Exercise description |
Which lines below contain the string "bowel" with the same capitalization? Pick out each of them and copy it in full.

Data supplied |
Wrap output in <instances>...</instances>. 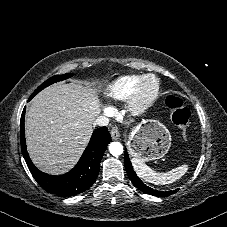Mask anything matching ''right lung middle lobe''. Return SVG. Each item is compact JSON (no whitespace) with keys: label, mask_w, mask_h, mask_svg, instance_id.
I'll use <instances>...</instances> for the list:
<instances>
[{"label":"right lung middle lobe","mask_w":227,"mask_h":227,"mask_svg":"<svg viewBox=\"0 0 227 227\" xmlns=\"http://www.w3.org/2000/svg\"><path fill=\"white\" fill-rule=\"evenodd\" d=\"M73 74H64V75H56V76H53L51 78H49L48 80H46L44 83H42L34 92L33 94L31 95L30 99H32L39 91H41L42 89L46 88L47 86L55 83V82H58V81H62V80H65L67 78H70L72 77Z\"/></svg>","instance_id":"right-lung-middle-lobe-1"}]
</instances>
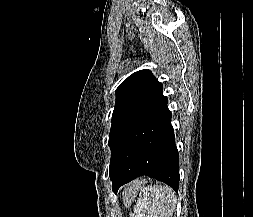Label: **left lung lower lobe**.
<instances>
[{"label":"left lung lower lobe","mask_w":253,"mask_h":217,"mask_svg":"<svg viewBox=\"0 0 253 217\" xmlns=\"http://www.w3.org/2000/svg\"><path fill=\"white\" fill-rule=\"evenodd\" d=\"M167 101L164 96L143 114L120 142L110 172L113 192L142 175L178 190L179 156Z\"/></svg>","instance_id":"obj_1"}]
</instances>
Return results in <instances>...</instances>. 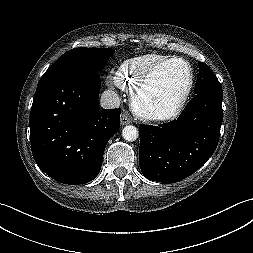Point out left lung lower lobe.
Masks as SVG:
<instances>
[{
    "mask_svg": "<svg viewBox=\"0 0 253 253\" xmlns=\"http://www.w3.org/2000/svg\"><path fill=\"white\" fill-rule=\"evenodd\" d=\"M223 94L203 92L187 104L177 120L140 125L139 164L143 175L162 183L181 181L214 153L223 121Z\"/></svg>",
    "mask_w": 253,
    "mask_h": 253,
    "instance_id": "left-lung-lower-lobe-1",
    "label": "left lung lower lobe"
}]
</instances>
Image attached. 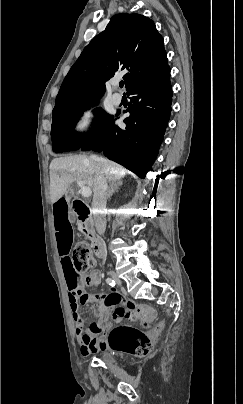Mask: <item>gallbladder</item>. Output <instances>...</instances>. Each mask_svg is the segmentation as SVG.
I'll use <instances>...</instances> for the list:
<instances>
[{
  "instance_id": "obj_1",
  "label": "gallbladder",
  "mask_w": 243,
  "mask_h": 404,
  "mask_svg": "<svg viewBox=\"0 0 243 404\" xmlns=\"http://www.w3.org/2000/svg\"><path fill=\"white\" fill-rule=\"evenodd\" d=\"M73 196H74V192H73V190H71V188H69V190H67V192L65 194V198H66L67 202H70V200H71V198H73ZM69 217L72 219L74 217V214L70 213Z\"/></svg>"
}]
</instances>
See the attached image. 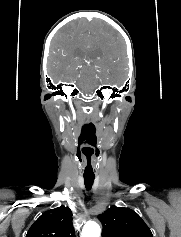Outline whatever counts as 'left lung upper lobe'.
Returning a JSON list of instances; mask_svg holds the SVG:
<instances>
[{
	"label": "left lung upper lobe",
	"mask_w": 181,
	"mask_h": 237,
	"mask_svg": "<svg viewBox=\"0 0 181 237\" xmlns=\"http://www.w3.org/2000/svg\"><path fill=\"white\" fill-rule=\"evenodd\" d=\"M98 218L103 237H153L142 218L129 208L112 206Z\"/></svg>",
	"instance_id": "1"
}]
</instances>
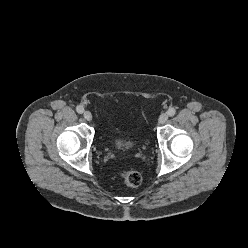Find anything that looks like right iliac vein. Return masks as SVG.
...
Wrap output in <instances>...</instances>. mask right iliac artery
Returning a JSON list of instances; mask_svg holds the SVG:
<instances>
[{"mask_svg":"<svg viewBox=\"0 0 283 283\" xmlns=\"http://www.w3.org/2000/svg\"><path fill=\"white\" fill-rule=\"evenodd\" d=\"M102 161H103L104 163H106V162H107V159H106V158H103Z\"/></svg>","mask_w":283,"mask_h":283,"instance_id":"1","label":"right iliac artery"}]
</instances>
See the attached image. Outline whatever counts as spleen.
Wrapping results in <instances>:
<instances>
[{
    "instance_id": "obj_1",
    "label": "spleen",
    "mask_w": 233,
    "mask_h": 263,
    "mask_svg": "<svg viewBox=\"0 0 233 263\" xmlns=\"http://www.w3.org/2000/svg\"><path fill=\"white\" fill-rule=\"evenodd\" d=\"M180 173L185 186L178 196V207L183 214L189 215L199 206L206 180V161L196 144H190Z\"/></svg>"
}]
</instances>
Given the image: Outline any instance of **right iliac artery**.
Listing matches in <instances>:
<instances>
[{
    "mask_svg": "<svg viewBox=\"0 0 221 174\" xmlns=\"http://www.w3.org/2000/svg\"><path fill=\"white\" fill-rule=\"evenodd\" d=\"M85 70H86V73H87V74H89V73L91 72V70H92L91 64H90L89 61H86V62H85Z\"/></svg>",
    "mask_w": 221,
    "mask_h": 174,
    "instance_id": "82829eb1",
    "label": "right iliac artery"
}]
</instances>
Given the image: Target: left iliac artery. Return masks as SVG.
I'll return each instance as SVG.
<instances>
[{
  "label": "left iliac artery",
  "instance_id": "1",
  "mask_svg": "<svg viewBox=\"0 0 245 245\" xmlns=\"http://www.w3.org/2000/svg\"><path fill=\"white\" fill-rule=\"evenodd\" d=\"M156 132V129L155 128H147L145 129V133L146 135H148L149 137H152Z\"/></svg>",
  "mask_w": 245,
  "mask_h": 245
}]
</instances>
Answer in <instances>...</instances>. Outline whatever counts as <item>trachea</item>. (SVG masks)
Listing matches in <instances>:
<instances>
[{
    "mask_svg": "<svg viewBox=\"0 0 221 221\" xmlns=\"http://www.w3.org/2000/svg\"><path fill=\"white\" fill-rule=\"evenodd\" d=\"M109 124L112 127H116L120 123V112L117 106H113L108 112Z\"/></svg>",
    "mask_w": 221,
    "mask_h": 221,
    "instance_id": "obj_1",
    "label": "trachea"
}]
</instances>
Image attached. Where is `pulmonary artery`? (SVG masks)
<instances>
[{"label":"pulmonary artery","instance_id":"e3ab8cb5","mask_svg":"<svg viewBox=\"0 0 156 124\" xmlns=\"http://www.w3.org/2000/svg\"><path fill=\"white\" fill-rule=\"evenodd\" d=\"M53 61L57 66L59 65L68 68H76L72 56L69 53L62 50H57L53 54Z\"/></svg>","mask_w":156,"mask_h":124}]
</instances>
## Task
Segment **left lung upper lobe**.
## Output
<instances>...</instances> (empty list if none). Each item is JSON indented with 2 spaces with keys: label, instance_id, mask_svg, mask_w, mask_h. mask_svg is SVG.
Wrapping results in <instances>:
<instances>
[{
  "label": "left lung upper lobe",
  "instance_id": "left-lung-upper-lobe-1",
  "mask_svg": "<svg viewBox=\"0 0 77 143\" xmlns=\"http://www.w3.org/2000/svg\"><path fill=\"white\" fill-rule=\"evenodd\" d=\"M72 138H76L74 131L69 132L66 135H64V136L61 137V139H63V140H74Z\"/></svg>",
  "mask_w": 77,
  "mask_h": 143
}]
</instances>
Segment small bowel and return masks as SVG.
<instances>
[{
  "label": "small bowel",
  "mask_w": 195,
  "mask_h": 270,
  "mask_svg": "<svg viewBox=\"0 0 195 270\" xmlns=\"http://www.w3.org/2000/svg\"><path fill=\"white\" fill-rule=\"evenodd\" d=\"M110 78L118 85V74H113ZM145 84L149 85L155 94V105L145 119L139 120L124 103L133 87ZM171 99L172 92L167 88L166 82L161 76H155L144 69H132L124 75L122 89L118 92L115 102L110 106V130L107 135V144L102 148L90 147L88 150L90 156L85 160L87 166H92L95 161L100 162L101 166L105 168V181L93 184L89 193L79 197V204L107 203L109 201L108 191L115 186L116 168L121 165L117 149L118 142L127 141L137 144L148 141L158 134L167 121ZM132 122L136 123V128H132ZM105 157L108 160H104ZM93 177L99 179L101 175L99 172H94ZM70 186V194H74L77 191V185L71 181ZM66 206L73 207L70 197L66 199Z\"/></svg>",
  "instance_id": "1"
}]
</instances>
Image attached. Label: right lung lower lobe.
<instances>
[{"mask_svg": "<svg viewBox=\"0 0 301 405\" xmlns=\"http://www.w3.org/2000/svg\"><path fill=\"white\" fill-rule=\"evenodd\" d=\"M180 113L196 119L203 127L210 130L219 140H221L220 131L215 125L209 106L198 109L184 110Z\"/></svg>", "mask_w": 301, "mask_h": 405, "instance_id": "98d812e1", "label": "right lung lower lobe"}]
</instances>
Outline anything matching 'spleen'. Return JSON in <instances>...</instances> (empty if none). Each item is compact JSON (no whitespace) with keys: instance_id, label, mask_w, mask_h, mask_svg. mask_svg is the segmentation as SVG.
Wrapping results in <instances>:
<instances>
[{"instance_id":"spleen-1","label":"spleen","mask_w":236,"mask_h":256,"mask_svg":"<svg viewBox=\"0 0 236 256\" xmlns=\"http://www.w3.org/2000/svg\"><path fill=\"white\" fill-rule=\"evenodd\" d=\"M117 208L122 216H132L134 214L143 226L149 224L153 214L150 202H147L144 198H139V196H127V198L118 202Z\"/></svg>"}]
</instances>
* * *
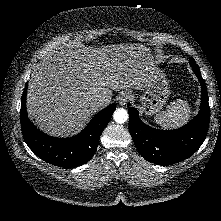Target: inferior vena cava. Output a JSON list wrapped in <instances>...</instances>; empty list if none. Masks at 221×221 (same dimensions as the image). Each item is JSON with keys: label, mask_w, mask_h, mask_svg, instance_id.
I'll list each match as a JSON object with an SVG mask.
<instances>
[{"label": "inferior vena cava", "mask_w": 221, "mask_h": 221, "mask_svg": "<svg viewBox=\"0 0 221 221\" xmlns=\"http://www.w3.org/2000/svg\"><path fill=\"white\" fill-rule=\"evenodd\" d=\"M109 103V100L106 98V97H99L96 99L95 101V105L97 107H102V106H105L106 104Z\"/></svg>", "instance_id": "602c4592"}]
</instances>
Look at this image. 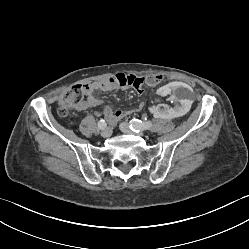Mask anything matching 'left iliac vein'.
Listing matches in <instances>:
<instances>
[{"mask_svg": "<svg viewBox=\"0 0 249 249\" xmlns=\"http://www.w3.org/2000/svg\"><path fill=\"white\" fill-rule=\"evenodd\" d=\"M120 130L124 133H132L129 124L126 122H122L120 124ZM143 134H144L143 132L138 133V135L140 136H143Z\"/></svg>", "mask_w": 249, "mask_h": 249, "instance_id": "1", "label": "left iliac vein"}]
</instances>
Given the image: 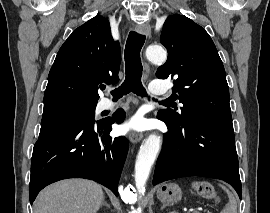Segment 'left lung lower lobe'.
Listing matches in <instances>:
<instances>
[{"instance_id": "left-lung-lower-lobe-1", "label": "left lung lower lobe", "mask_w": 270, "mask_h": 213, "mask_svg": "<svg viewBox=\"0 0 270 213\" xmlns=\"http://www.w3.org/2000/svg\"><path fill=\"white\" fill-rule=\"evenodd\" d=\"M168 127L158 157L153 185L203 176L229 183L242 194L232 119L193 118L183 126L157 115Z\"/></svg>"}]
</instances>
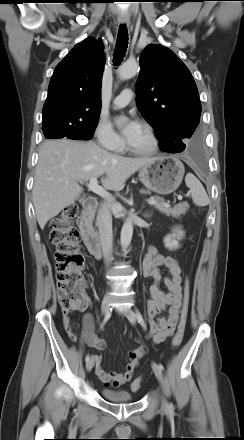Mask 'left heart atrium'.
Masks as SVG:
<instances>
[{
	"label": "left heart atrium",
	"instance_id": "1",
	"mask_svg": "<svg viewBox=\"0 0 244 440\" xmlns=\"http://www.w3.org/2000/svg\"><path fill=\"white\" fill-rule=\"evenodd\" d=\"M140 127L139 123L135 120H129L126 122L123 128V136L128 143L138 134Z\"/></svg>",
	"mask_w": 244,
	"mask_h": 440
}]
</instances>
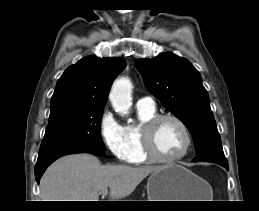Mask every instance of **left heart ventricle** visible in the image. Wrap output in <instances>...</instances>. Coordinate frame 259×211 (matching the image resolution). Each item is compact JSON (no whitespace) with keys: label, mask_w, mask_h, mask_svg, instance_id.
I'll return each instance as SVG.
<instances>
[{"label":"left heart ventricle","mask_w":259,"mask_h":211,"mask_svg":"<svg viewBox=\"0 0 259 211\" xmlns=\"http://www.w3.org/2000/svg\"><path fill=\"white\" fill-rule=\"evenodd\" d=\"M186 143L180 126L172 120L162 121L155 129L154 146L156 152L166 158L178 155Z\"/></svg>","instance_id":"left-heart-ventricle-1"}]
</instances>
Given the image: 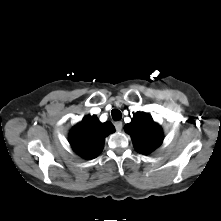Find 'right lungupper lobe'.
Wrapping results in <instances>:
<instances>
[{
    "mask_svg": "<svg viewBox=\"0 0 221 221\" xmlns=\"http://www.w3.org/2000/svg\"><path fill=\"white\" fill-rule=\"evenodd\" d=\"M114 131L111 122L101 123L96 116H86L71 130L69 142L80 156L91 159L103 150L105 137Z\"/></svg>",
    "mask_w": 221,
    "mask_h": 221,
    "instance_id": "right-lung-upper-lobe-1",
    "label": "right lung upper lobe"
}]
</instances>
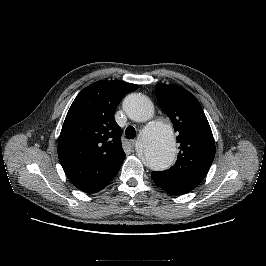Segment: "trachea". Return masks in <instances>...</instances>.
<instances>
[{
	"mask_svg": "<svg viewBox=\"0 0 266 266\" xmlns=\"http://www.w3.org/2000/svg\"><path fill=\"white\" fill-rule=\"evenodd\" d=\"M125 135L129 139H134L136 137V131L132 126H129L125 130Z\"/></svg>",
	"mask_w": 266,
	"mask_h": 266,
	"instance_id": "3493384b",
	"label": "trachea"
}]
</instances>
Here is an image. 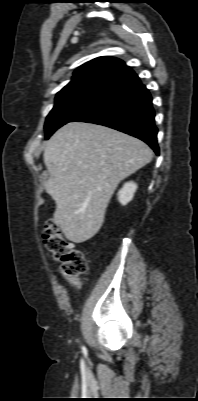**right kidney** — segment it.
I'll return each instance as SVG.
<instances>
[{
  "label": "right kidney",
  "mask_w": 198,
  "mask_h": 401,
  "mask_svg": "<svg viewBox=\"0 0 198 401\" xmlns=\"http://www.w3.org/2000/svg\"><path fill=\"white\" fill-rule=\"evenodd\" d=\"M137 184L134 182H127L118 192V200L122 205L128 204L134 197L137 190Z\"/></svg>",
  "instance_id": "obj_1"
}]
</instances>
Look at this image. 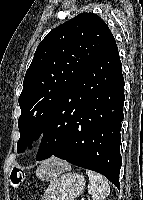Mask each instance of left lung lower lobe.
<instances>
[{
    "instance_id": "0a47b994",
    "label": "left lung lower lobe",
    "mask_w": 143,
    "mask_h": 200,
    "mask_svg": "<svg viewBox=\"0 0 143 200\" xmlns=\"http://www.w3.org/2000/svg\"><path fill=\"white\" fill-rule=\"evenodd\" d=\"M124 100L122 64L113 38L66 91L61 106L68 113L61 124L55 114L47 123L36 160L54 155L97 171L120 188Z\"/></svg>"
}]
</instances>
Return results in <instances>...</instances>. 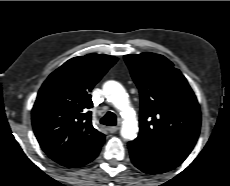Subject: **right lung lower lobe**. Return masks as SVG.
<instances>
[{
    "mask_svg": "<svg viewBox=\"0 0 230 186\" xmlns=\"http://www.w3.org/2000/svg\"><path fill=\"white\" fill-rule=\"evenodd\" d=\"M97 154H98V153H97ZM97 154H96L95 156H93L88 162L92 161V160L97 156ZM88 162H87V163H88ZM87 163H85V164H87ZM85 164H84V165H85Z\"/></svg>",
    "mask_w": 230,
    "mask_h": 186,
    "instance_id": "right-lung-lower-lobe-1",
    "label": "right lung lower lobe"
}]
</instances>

Task answer |
Segment small bowel and return masks as SVG.
  "label": "small bowel",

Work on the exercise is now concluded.